Quoting from an earlier series[1], the problem I'm trying to solve is

  A single CPU can spend an excessive amount of time in the kernel operating
  on large amounts of data.  Often these situations arise during initialization-
  and destruction-related tasks, where the data involved scales with system
  size.  These long-running jobs can slow startup and shutdown of applications
  and the system itself while extra CPUs sit idle.

Here are the current consumers:

 - struct page init (boot, hotplug, pmem)
 - VFIO page pinning (kvm guest init)
 - fallocating a hugetlb file (database shared memory init)
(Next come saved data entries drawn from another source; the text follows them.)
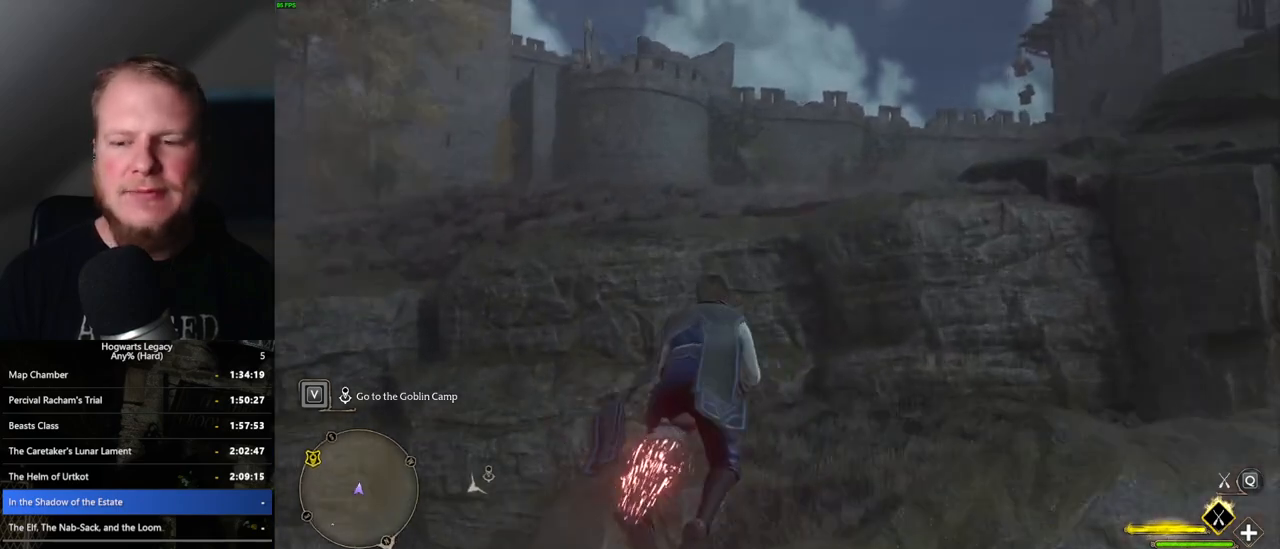
{"keys": ["space", "w"], "mouse": ["left"], "events": [[100, "space", "down"], [200, "space", "up"], [450, "space", "down"]]}
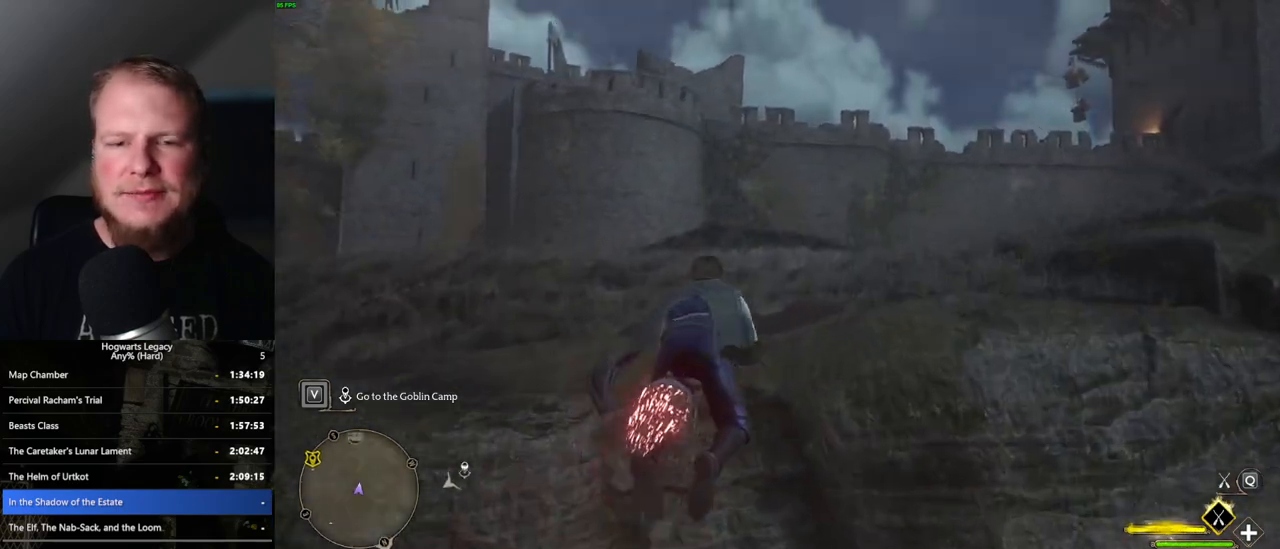
{"keys": ["space", "w"], "mouse": ["left"], "events": []}
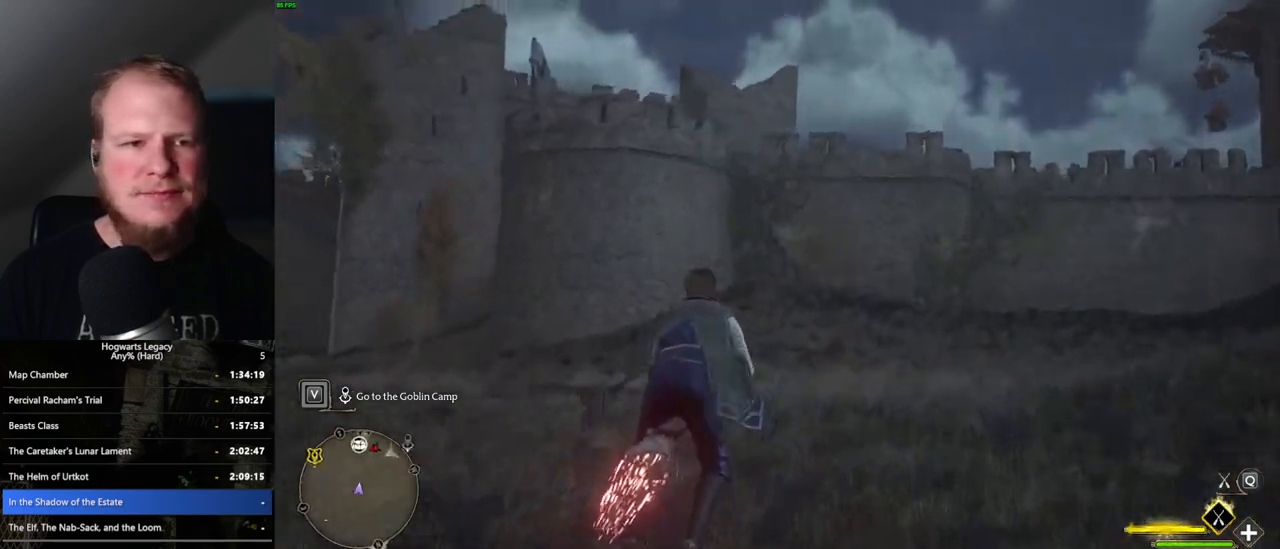
{"keys": ["w"], "mouse": ["left"], "events": [[500, "space", "up"]]}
On a large-memory server, DRAM page init is ~23% of kernel boot (3.5s/15.2s),
and it takes over a minute to start a VFIO-enabled kvm guest or fallocate a
hugetlb file that occupy a significant fraction of memory.  This work results
in 7-20x speedups and is currently increasing the uptime of our production
kernels.

Future areas include munmap/exit, umount, and __ib_umem_release.  Some of these
need coarse locks broken up for multithreading (zone->lock, lru_lock).

Positive outcomes for the session would be...

 - Finding a strategy for capping the maximum number of threads in a job.

 - Agreeing on a way for the job's threads to respect resource controls.

   In the past few weeks I've been thinking about whether remote charging
   in the CPU controller is feasible (RFD to come), am also considering creating
   workqueue workers directly in cgroup-specific pools instead, and have
   proposed migrating workers in and out of cgroups before[2].  There's also
   memory policy and sched_setaffinity() to think about.

 - Checking the overall design of this thing with the mm community, given that
   current users are all mm-related.

 - Getting advice from others (hallway track) on why some pmem devices
   perform better than others under multithreading.

This work-in-progress branch shows what it looks like now.

    git://oss.oracle.com/git/linux-dmjordan.git padata-mt-wip-v0.2
    https://oss.oracle.com/git/gitweb.cgi?p=linux-dmjordan.git;a=shortlog;h=refs/heads/padata-mt-wip-v0.2

[0] https://lore.kernel.org/linux-crypto/?q=s%3Apadata+d%3A20190212..20200212
[1] https://lore.kernel.org/lkml/20181105165558.11698-1-daniel.m.jordan@xxxxxxxxxx/
[2] https://lore.kernel.org/lkml/20190605133650.28545-1-daniel.m.jordan@xxxxxxxxxx/